Tell all the truth but tell it slant —
Success in Circuit lies
Too bright for our infirm Delight
The Truth’s superb surprise
As Lightning to the Children eased
With explanation kind
The Truth must dazzle gradually
Or every man be blind —.”
Emily Dickinson


As we enter the Advent season, I’d like to take as our point of departure a poem by Emily Dickinson. Written between 1858 and 1865, the poem “Tell all the truth” reflects on the idea that some truths are too overwhelming to be received “head on” or “all at once.” In eight crisp lines, Dickinson observes that “The Truth must dazzle gradually / Or every man be blind —”.

While Dickinson affirms that “all the” truth must be told, she also holds that the truth is too expansive and brilliant to be taken in all at once. What is she getting at? Is she describing the laws of nature? The scale of the universe? The birds and the bees? The secrets of spiritual enlightenment? Whatever it is, the poet believes that the truth must be arrived at slowly and indirectly—lest it completely overwhelm its audience.

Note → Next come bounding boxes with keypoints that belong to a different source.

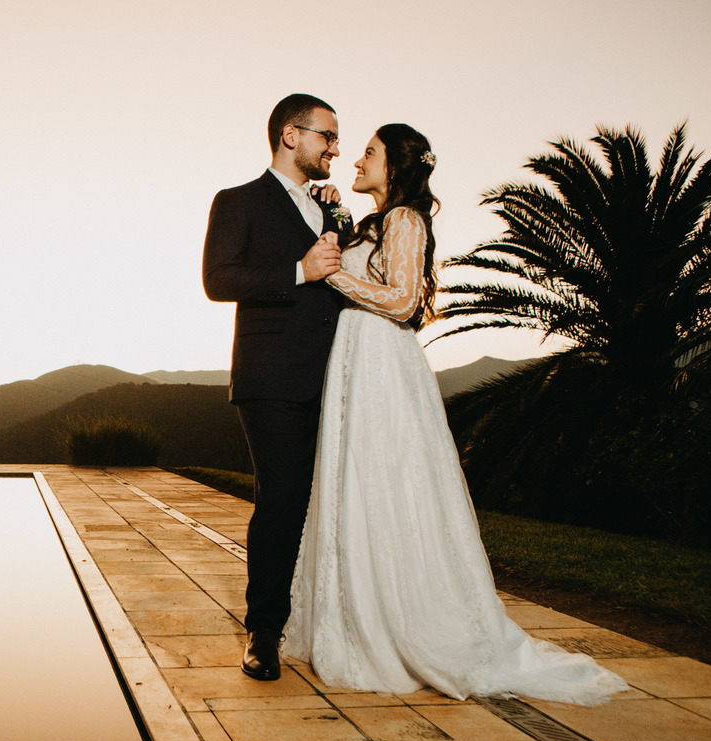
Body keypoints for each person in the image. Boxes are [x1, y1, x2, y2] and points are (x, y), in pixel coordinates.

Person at [281, 123, 628, 704]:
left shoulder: (407, 219)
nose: (356, 159)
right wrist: (336, 216)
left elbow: (404, 300)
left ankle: (402, 623)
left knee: (389, 480)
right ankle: (355, 612)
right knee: (357, 482)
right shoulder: (379, 220)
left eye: (369, 152)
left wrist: (331, 274)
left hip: (382, 365)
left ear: (396, 166)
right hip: (357, 361)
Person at [202, 94, 354, 681]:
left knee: (335, 500)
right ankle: (264, 631)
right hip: (272, 377)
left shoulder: (329, 208)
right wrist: (299, 271)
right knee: (283, 499)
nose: (336, 148)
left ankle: (333, 621)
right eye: (327, 136)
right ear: (292, 135)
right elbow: (219, 279)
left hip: (338, 374)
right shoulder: (237, 201)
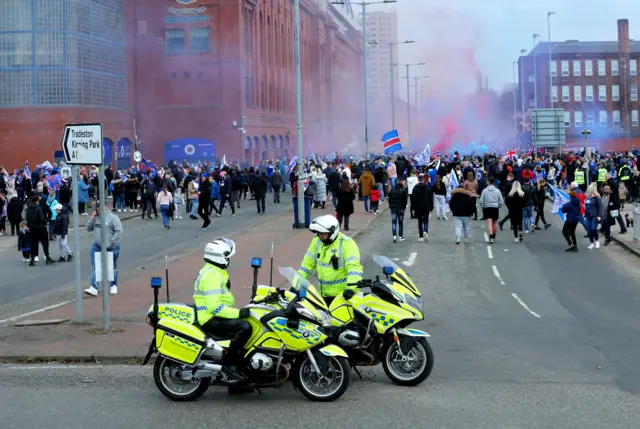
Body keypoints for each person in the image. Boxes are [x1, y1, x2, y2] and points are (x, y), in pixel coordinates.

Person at [195, 238, 252, 381]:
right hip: (211, 319)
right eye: (227, 256)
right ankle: (230, 364)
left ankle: (238, 379)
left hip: (214, 316)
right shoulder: (212, 275)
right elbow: (215, 307)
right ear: (219, 256)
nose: (229, 259)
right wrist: (238, 313)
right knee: (245, 327)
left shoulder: (213, 271)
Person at [298, 215, 363, 305]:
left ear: (333, 232)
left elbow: (354, 268)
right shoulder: (317, 241)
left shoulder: (347, 244)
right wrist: (296, 284)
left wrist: (351, 289)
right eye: (319, 233)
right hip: (322, 295)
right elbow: (306, 265)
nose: (321, 237)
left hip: (342, 297)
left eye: (324, 234)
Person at [84, 202, 123, 296]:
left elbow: (119, 231)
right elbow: (88, 228)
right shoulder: (96, 217)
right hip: (98, 245)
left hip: (111, 246)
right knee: (96, 266)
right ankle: (94, 287)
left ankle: (113, 285)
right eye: (97, 208)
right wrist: (92, 218)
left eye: (100, 207)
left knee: (112, 266)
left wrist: (112, 241)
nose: (98, 209)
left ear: (105, 206)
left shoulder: (113, 217)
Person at [25, 194, 55, 266]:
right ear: (37, 200)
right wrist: (45, 221)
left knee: (33, 243)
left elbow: (27, 218)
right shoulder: (38, 208)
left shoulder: (28, 209)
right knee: (45, 242)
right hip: (40, 227)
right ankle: (47, 257)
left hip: (31, 228)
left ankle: (32, 259)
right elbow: (41, 218)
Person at [479, 177, 504, 244]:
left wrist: (483, 206)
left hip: (487, 207)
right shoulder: (497, 191)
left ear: (488, 182)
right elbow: (501, 201)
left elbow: (481, 201)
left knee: (489, 223)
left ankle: (490, 237)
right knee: (494, 223)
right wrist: (499, 206)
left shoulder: (484, 190)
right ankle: (494, 236)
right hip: (495, 208)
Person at [410, 173, 434, 242]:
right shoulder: (427, 187)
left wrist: (413, 208)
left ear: (418, 180)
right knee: (426, 221)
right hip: (426, 206)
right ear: (423, 179)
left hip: (418, 207)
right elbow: (430, 198)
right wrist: (431, 206)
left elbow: (413, 199)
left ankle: (421, 236)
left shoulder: (415, 188)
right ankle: (425, 231)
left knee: (420, 221)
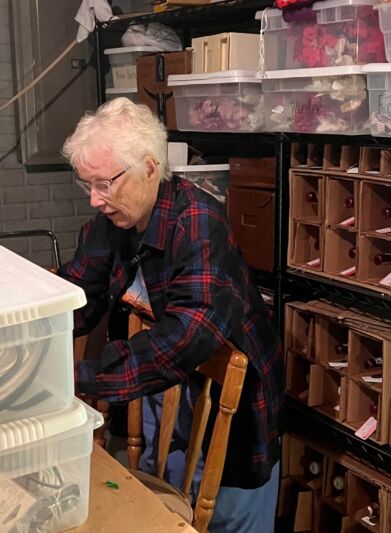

While I don’t know precisely what Dickinson intended, “Tell all the truth” appears to me to be a meditation on the Incarnation of Jesus Christ. When it comes time for God to reveal himself to humankind, God will not “tear open the heavens and come down,” though Isaiah says he wishes that God would do just that (Isaiah 64:1ff). Why not? Because we can’t handle THAT MUCH of God, at least in our present state! As Dickinson puts it, “Too bright for our infirm Delight / The Truth’s superb surprise.” Or as Paul put it in 1 Corinthians 1:25, “For God’s foolishness is wiser than human wisdom, and God’s weakness is stronger than human strength.”

When it came time for God to reveal himself in human form, God chose a subtle path, being born into a humble family in a small town in a backwater region, far removed from the movers and shakers of the first century world. He challenged our human love affair with bedazzlement, teaching instead that the last shall be first, that the least shall be the greatest, and that those who lose their lives will find them. He took on the form of a servant, wielded a towel to wash dirty feet, called the poor in spirit truly blessed, and ultimately gave his life as “a ransom for many.”

This Advent season, I’d like for us to pay closer attention to how God reveals the slanted truth of Messiah and Kingdom through the sly subtlety of the Incarnation. I pray that this will help us open our eyes and perk up our ears to God’s gentle ways of coming into our world and into our lives that he might dazzle us gradually with his call to “follow me.”